Program-program pembangunan yang digagas pada era Orde Baru memiliki dampak luas dan berjangka panjang. Salah satu contohnya terlihat di daerah-daerah, termasuk Blitar hingga Tulungagung, di mana infrastruktur seperti saluran irigasi yang terintegrasi melalui program Lodagung (Ludoyo–Tulungagung) masih berfungsi hingga saat ini. Ini adalah bukti bahwa pembangunan tersebut bukan sekadar narasi, tetapi benar-benar hadir dan memberi manfaat bagi masyarakat akar rumput.
Tentu, sejarah tidak pernah hitam-putih. Setiap pemimpin memiliki sisi positif dan negatif.
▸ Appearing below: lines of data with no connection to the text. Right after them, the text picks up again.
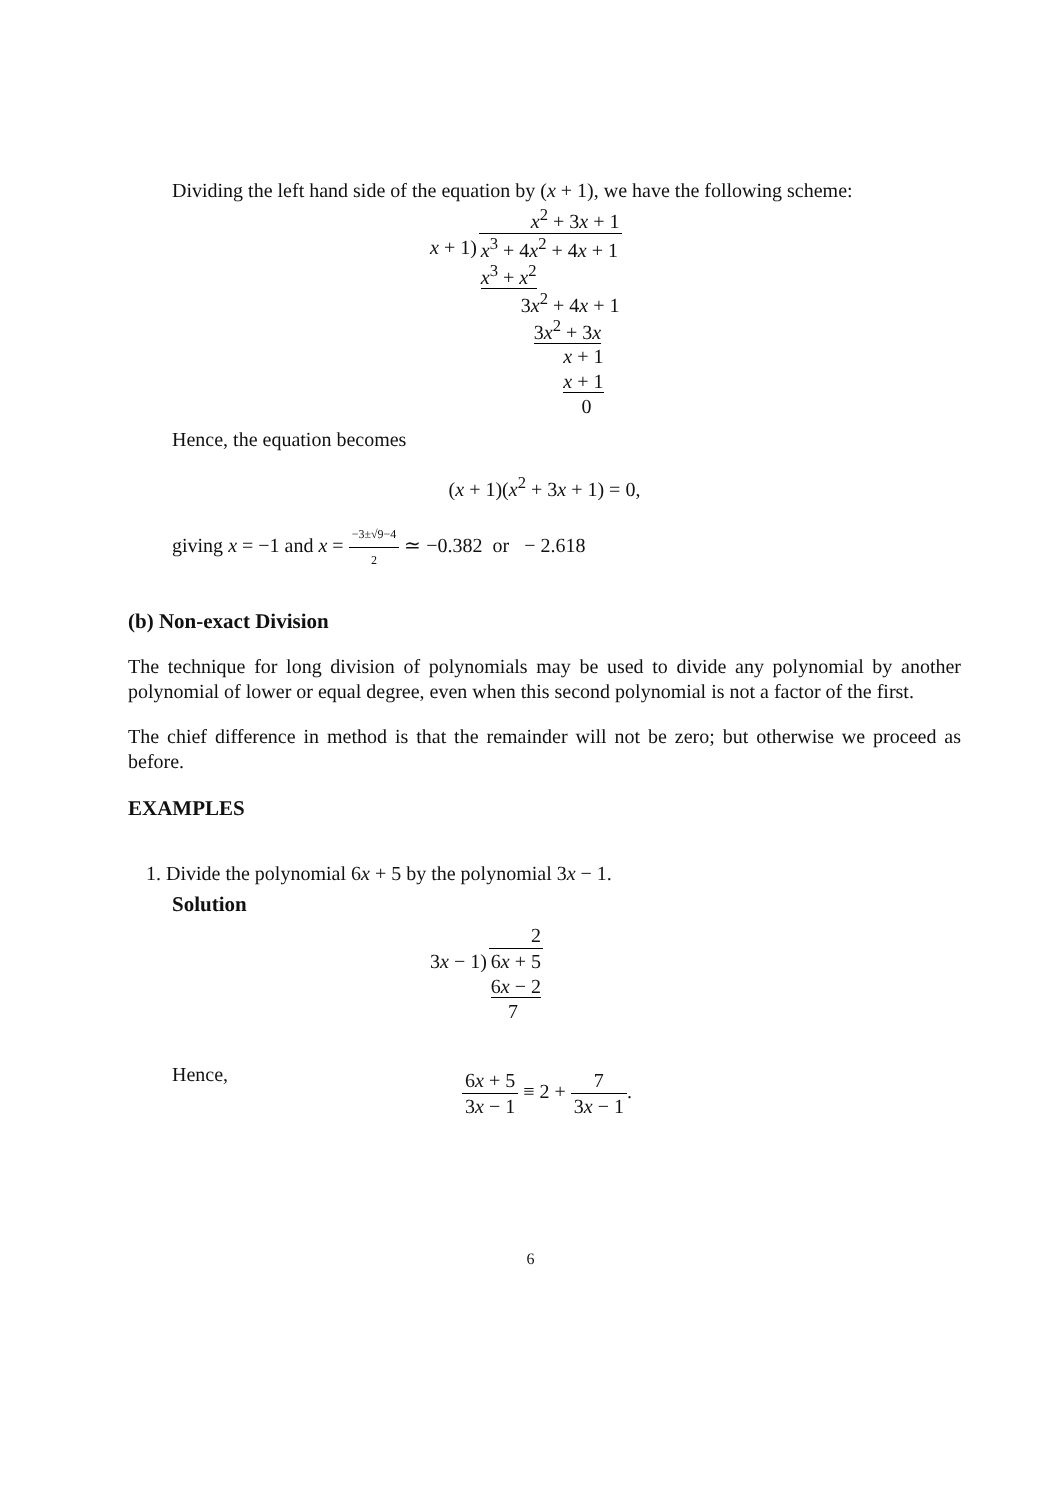Dividing the left hand side of the equation by (x + 1), we have the following scheme:
| | x<sup>2</sup> + 3 x + 1 |
| x + 1) | x<sup>3</sup> + 4 x<sup>2</sup> + 4 x + 1 |
| | x<sup>3</sup> + x<sup>2</sup> |
| | 3 x<sup>2</sup> + 4 x + 1 |
| | 3 x<sup>2</sup> + 3 x |
| | x + 1 |
| | x + 1 |
| | 0 |
Hence, the equation becomes
(x + 1)(x<sup>2</sup> + 3x + 1) = 0,
giving x = −1 and x = −3±√9−4 2 ≃ −0.382 or − 2.618
(b) Non-exact Division
The technique for long division of polynomials may be used to divide any polynomial by another polynomial of lower or equal degree, even when this second polynomial is not a factor of the first.
The chief difference in method is that the remainder will not be zero; but otherwise we proceed as before.
EXAMPLES
1. Divide the polynomial 6x + 5 by the polynomial 3x − 1.
Solution
| | 2 |
| 3 x − 1) | 6 x + 5 |
| | 6 x − 2 |
| | 7 |
Hence,
6x + 5 3x − 1 ≡ 2 + 7 3x − 1.
6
Namun dalam budaya kita, ada prinsip luhur yang layak direnungkan: “Mikul dhuwur, mendhem jero.” Sebuah sikap untuk meninggikan kebaikan seseorang dan mengubur keburukannya dengan bijaksana, bukan untuk menutup-nutupi, tetapi agar kita mampu menilai secara proporsional dan adil.
Jika kita memilih fokus pada kebaikan, maka yang muncul adalah hal-hal positif. Sebaliknya, jika kita hanya terpaku pada kekurangan, pandangan kita akan terjebak pada satu sisi dan mengabaikan kontribusi nyata yang telah tercatat dalam perjalanan bangsa.
Maka bagi saya, dengan mempertimbangkan pembangunan yang dirasakan rakyat, pencapaian besar pada masanya, serta kontribusi jangka panjang yang masih berdampak hingga kini, Jendral Besar H.M. Soeharto layak mendapatkan gelar Pahlawan Nasional. Sebab pahlawan bukan hanya mereka yang bertempur di medan pertempuran, tetapi juga mereka yang meninggalkan warisan pembangunan bagi generasi setelahnya.